We show that such a combined non-Gaussian model is identifiable without
prior knowledge of network structure, and propose a computationally simple
estimation method shown to be consistent. This approach also points out
how neglecting instantaneous effects can lead to completely wrong estimates
of the autoregressive coefficients. This is joint work with Shohei Shimizu and Patrik O. Hoyer.
---
- Arthur Gretton: Painless function space embeddings of distributions: theory and applications
Abstract:
In the early days of kernel machines research, the "kernel trick" was considered
a useful way of constructing nonlinear algorithms from linear ones.
More recently, however, it has become clear that a potentially more
far reaching use of kernels is as a linear way of dealing with higher
order statistics, by embedding distributions in a suitable reproducing
kernel Hilbert space (RKHS). Notably, unlike the straightforward expansion
into higher order moments or a conventional characteristic function approach,
embedding in RKHSs provides a painless, tractable way of embedding distributions.
This line of reasoning leads naturally to the questions: what does it mean
to embed a distribution in an RKHS? When is this embedding injective
(and thus, when do different distributions have unique mappings)?
What implications are there for learning algorithms that make use of these embeddings?
This talk aims at answering these questions.
Topics will include:
- Introduction to distribution embeddings; Maximum Mean
Discrepancy (MMD) as metric on distributions
- Characteristic kernels and injective embeddings in reproducing
kernel Hilbert spaces
- MMD as a measure of statistical dependence, and the Hilbert-Schmidt
Independence Criterion (HSIC)
- Applications of MMD to feature selection and unsupervised taxonomy
discovery
---
- Xiaohai Sun: Assessing conditional independence with kernels
(joint work with Kenji Fukumizu)
Abstract:
We present a kernel-based approach to capturing the conditional independence
relationship among a set of random variables on arbitrary domains.
Our approach embeds probability distributions into the so-called
reproducing kernel Hilbert space (RKHS). Dependences among variables can
then be measured by the distance between the elements in RKHS representing
corresponding distributions. Independence tests based on such measure
can be readily used, e.g., by any existing independence-based algorithm
for learning Bayesian network (BN) structure without making any assumption
about the probability distribution on various domains.
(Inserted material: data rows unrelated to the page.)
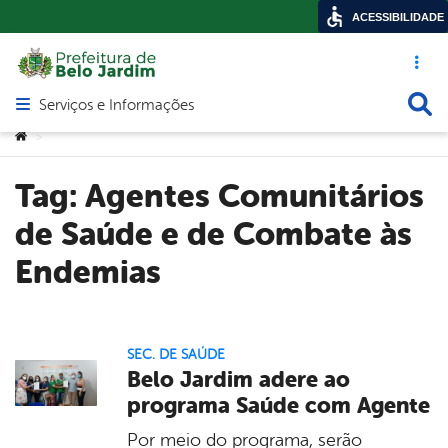
ACESSIBILIDADE
Acesso ráp
Busca
Serviços e Informações
Abrir menu principal de navegação
Você está aqui:
>
Tag:
Agentes Comunitários
de Saúde e de Combate às
Endemias
SEC. DE SAÚDE
Belo Jardim adere ao
programa Saúde com Agente
Por meio do programa, serão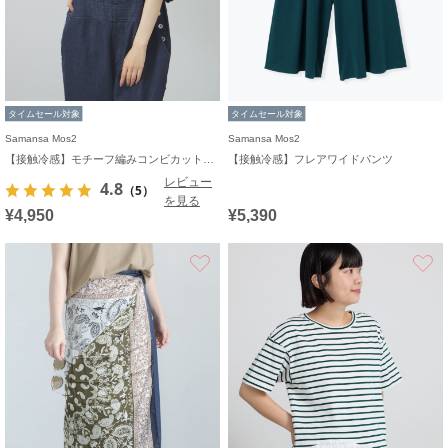
タイムセール対象
タイムセール対象
Samansa Mos2
Samansa Mos2
【接触冷感】モチーフ編みコンビカットソー
【接触冷感】フレアワイドパンツ
レビュー
4.8
（5）
を見る
¥4,950
¥5,390
お気に入り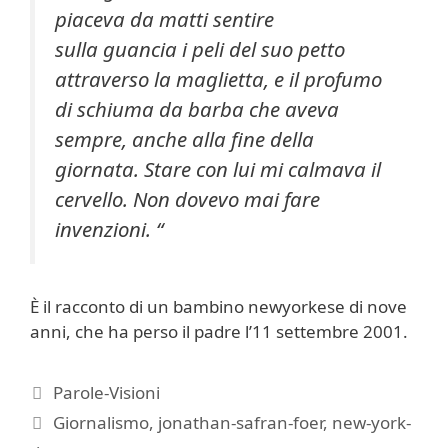
piaceva da matti sentire
sulla guancia i peli del suo petto
attraverso la maglietta, e il profumo
di schiuma da barba che aveva
sempre, anche alla fine della
giornata. Stare con lui mi calmava il
cervello. Non dovevo mai fare
invenzioni.
“
È il racconto di un bambino newyorkese di nove
anni, che ha perso il padre l’11 settembre 2001.
Categorie
Parole-Visioni
Tag
Giornalismo
,
jonathan-safran-foer
,
new-york-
This is particularly
useful for continuous or continuous-categorical (mixed) domains. In addition,
structures containing vectorial variables can be straightforwardly handled.
Another application of our kernel-based approach is the straightforward
nonlinear extension of the so-called Granger's concept of causality.
Our method is able to assess nonlinear Granger causality from multivariate
time series in the kernel framework and determine, in a model-free way,
whether the causal relationship between two time series is present or not,
whether the relationship is direct or mediated by a third process.
Encouraging results of various experiments with simulated and real-world
data show that our method provides not only, compared to other state-of-the-art
approaches to the same problem, a good alternative but also a novel tool for
structure learning in a more general setting.